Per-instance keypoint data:
────

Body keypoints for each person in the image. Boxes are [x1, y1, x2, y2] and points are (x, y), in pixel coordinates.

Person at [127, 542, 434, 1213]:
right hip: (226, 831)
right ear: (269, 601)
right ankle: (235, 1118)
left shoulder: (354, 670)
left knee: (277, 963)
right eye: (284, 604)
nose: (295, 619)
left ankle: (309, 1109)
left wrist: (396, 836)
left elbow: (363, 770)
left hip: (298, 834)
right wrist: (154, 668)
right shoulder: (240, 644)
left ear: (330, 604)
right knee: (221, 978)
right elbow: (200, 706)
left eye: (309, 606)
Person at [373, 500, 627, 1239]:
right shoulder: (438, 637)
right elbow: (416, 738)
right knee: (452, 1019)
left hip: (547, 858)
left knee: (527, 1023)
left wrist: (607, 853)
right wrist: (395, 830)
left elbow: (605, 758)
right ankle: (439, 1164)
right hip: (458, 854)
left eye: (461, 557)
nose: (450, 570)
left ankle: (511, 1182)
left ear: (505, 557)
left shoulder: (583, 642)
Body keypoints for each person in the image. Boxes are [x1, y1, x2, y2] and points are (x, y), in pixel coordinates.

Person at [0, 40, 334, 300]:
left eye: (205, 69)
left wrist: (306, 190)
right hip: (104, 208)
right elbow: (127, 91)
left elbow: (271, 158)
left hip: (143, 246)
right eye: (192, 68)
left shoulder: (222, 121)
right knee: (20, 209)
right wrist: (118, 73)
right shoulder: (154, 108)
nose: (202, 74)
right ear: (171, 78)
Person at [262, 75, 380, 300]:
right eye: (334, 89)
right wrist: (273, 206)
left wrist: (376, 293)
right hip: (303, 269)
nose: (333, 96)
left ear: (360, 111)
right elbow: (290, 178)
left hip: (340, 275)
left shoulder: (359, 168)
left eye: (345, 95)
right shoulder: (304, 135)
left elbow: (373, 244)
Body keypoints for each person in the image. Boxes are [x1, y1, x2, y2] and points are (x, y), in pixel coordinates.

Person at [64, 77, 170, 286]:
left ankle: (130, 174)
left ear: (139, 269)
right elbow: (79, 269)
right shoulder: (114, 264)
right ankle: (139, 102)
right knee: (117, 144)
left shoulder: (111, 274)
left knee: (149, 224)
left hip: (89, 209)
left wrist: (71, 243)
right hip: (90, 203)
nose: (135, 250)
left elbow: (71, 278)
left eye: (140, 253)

────

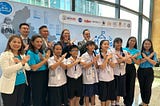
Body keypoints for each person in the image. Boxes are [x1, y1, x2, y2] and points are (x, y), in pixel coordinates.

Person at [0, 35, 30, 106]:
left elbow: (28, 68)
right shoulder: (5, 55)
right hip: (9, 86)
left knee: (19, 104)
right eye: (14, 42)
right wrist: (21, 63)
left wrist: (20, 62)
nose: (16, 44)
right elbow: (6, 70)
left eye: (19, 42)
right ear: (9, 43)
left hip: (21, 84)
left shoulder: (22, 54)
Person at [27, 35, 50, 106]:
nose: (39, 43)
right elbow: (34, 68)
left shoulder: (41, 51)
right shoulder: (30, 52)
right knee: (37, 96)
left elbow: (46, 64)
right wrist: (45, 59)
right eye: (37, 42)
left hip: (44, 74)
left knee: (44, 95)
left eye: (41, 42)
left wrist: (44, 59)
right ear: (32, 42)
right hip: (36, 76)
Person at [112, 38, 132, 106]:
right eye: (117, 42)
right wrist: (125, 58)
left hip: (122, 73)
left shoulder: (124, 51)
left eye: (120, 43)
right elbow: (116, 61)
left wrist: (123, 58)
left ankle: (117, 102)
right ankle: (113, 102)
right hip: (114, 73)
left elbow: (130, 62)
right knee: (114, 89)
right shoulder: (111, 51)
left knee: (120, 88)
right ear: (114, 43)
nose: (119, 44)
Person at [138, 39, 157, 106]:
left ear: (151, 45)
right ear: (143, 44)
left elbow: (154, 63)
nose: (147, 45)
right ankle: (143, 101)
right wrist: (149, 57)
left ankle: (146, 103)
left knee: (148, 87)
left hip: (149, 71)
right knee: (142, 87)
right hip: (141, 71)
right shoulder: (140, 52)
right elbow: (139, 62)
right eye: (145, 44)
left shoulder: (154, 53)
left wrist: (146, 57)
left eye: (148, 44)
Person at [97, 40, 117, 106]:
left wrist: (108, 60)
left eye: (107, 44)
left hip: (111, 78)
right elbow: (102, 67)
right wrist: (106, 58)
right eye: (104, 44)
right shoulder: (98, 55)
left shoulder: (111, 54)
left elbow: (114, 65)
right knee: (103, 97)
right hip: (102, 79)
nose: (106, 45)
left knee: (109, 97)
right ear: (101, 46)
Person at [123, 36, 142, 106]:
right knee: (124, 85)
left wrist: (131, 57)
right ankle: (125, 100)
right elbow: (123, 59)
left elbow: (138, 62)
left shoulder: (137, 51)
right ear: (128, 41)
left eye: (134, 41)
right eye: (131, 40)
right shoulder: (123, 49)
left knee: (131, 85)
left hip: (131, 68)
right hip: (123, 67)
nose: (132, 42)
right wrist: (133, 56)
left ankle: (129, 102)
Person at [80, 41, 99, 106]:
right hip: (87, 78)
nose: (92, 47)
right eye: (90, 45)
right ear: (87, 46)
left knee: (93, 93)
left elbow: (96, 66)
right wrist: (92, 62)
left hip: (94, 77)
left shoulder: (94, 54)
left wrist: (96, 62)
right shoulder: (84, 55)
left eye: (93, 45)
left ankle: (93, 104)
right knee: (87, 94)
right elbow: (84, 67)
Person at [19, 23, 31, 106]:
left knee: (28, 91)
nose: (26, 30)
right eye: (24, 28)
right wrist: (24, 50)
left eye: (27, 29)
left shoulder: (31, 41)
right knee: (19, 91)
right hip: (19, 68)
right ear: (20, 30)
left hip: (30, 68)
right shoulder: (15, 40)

────

Task item
Out of the data above, give again only the lines starting at the one holding "right wrist: (133, 56)" and ending at the one holding "right shoulder: (15, 40)", unchanged.

Answer for the task
right wrist: (133, 56)
left ankle: (129, 102)
Person at [80, 41, 99, 106]:
right hip: (87, 78)
nose: (92, 47)
right eye: (90, 45)
right ear: (87, 46)
left knee: (93, 93)
left elbow: (96, 66)
right wrist: (92, 62)
left hip: (94, 77)
left shoulder: (94, 54)
left wrist: (96, 62)
right shoulder: (84, 55)
left eye: (93, 45)
left ankle: (93, 104)
right knee: (87, 94)
right elbow: (84, 67)
Person at [19, 23, 31, 106]:
left knee: (28, 91)
nose: (26, 30)
right eye: (24, 28)
right wrist: (24, 50)
left eye: (27, 29)
left shoulder: (31, 41)
right knee: (19, 91)
right hip: (19, 68)
right ear: (20, 30)
left hip: (30, 68)
right shoulder: (15, 40)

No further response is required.